Trump tweeted on the decision: "not fair to this Presidency or Administration!"

One of the first major controversies surrounding Trump during the early stages of his presidential campaign was his refusal to release his tax forms. Candidates releasing their tax information is standard, but Trump's refusal lead to speculation that he hasn't paid taxes in a long time. The subject of Trump's financial history has become a major target of attack, as he's presided over a series of failed businesses, that he's been propped up by shady overseas money, the financial irregularities surrounding his charities, and that he has consistently defrauded contractors assigned to work for him.

Many prosecutors have tried to get access to his records to no avail but the Supreme Court has ruled in two key cases that the president is not not "categorically immune" from having his pre-presidential financial records released to a New York grand jury. The first of the two cases involved Trump attempting to block the grand jury subpoena of his records to the various institutions like Deutsche Bank, Capital One and Mazars USA, the banks and accounting firm that Trump and his family did and continue to do much of their business with. The vote was 7 to 2 with Chief Justice John Roberts writing the opinion for the majority.

"Deutsche Bank is sitting on a trove of records ... Trump's innermost financial secrets," said David Enrich, business investigations editor at The New York Times and author of Dark Towers, a book about Trump and Deutsche Bank.

"It's basically a black box," Enrich observed. "And Deutsche Bank is one of the few institutions in the world that has the keys to unlock it." Trump has previously taken out multibillion-dollar loans from Deutsche Bank, but the relationship extends beyond that, according to Enrich. The bank also managed his assets and "provided matchmaking services that connected Trump with wealthy individuals, including some very wealthy, well-connected Russians who were looking to invest in American real estate," Enrich says.

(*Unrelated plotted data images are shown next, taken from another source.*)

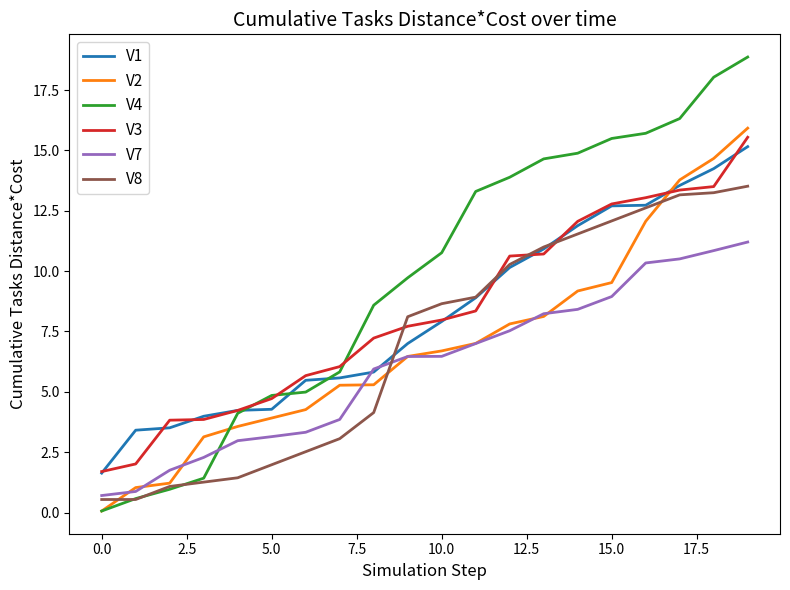

Count the number of data series in this chart.

6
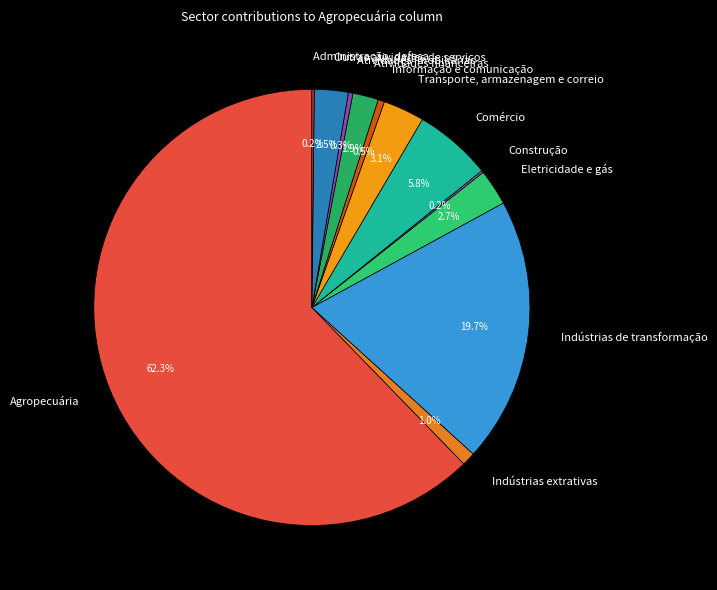

Which slice is the largest?

Agropecuária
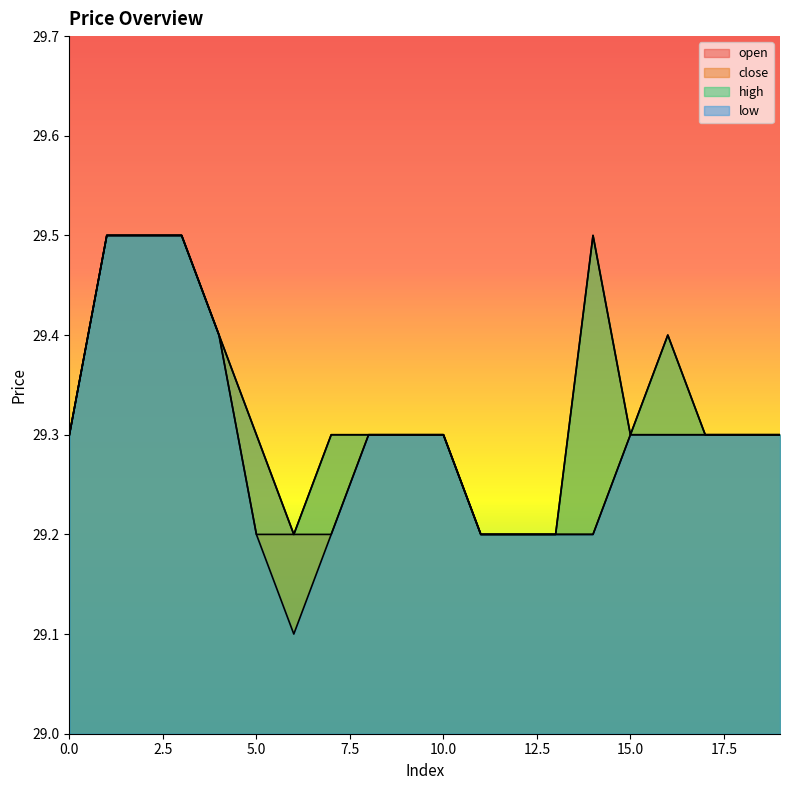

True or false: open and low intersect in this chart.

False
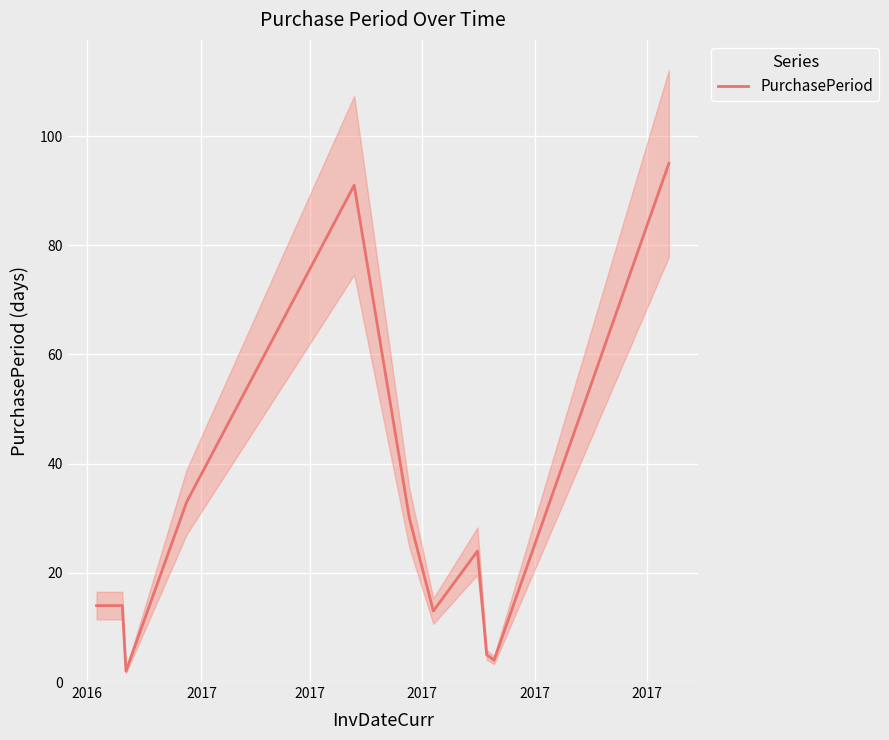

True or false: there are more than 1 points higher than both neighbors.

True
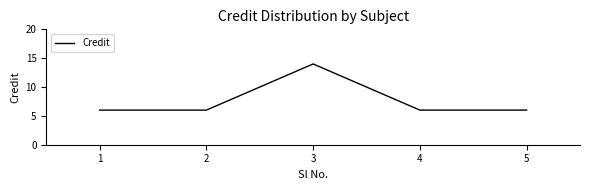

How many series are shown in this chart?

1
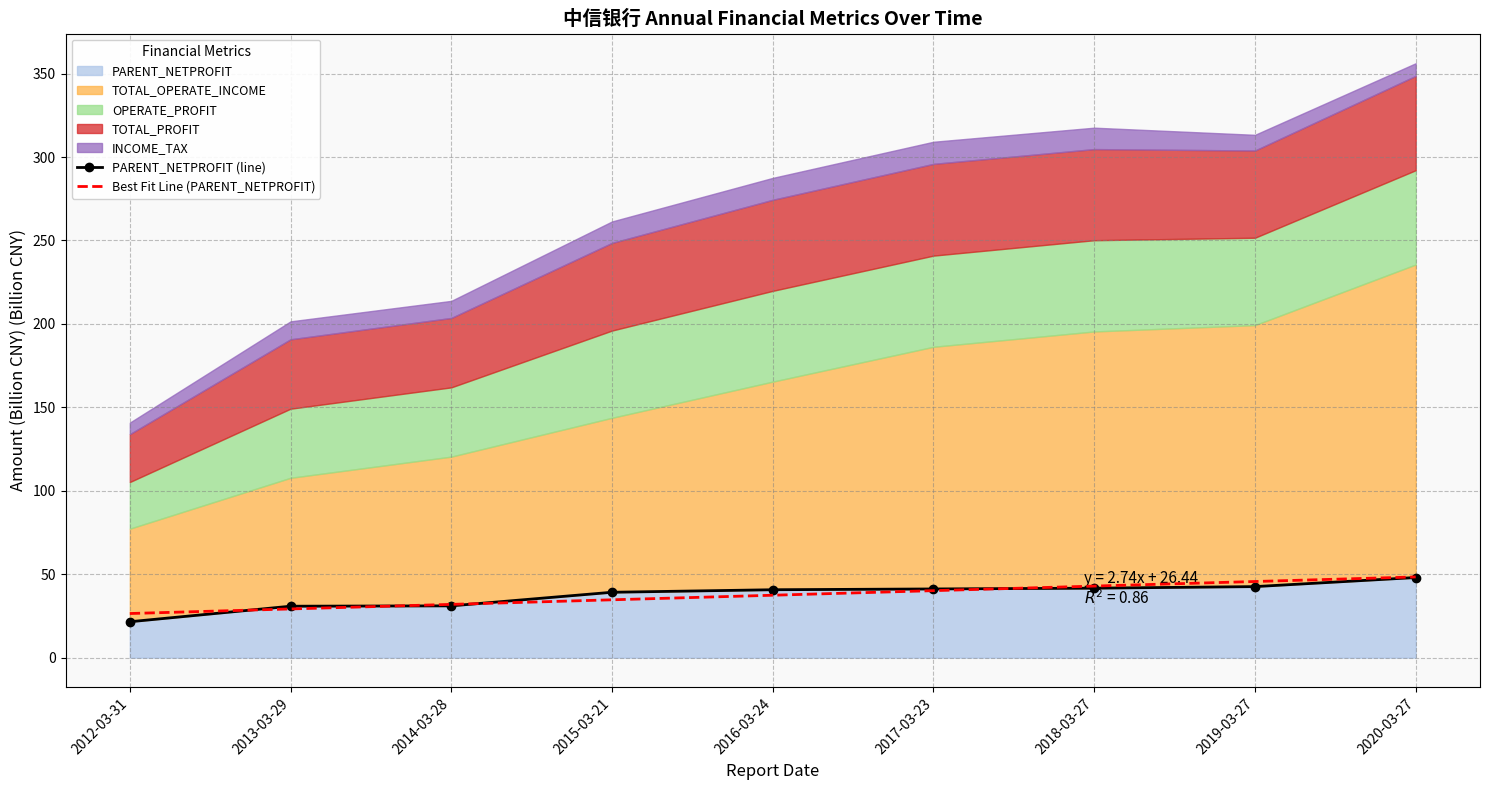

What is the difference between the second highest and second lowest values in the Best Fit Line (PARENT_NETPROFIT) series?

16.4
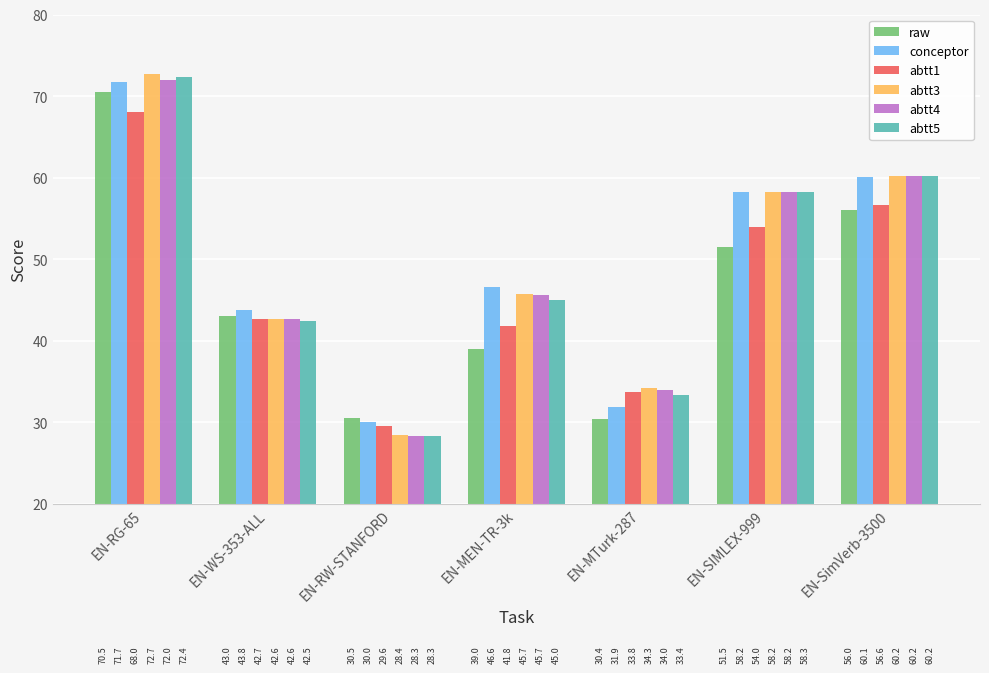

Is the value of abtt1 at EN-SIMLEX-999 greater than the value of abtt4 at EN-WS-353-ALL?

Yes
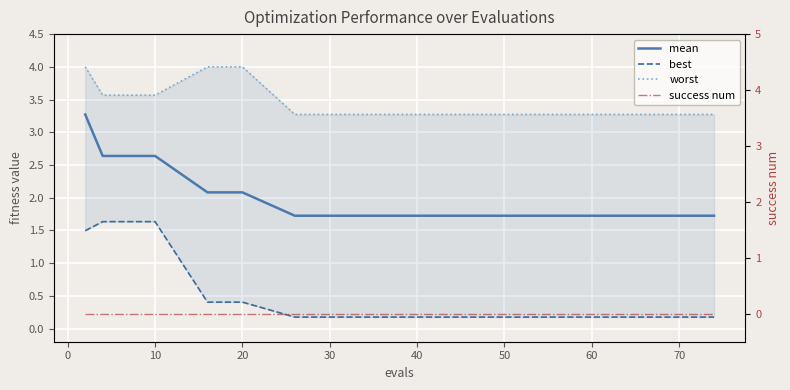

Count the number of data series in this chart.

4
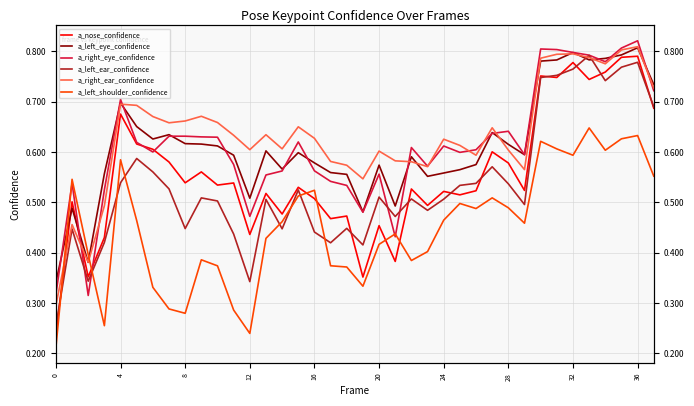

The a_left_ear_confidence series shows 0.8 at 26. True or false?

False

The second case decided that the lower court needs to consider separation of power issues around the congressional subpoenas, which suggests that Congress doesn't have unlimited powers to investigate the president.

It pissed off Trump, who tweeted, "the Supreme Court sends case back to Lower Court, arguments to continue. This is all a political prosecution. I won the Mueller Witch Hunt, and others, and now I have to keep fighting in a politically corrupt New York. Not fair to this Presidency or Administration!"

His attorney, Jay Sekulow, commented, "We are pleased that in the decisions issued today, the Supreme Court has temporarily blocked both Congress and New York prosecutors from obtaining the President's financial records. We will now proceed to raise additional Constitutional and legal issues in the lower courts," Sekulow said in a statement.

This decision has been announced as a victory by Trump's adversaries. "The Court has reaffirmed the Congress's authority to conduct oversight on behalf of the American people, as it asks for further information from the Congress," House Speaker Nancy Pelosi said in a statement, vowing that Congress will "continue to conduct oversight" and to "press our case in the lower courts."

At the heart of these cases is the issues around presidents with huge business interests from using his office to enrich himself. Trump has been tied into broad investigations surrounding everything from directing government delegations to do business at his Mar-A-Lago resort to paying adult film performer Stormy Daniels hush money for an affair during the 2016 presidential campaign.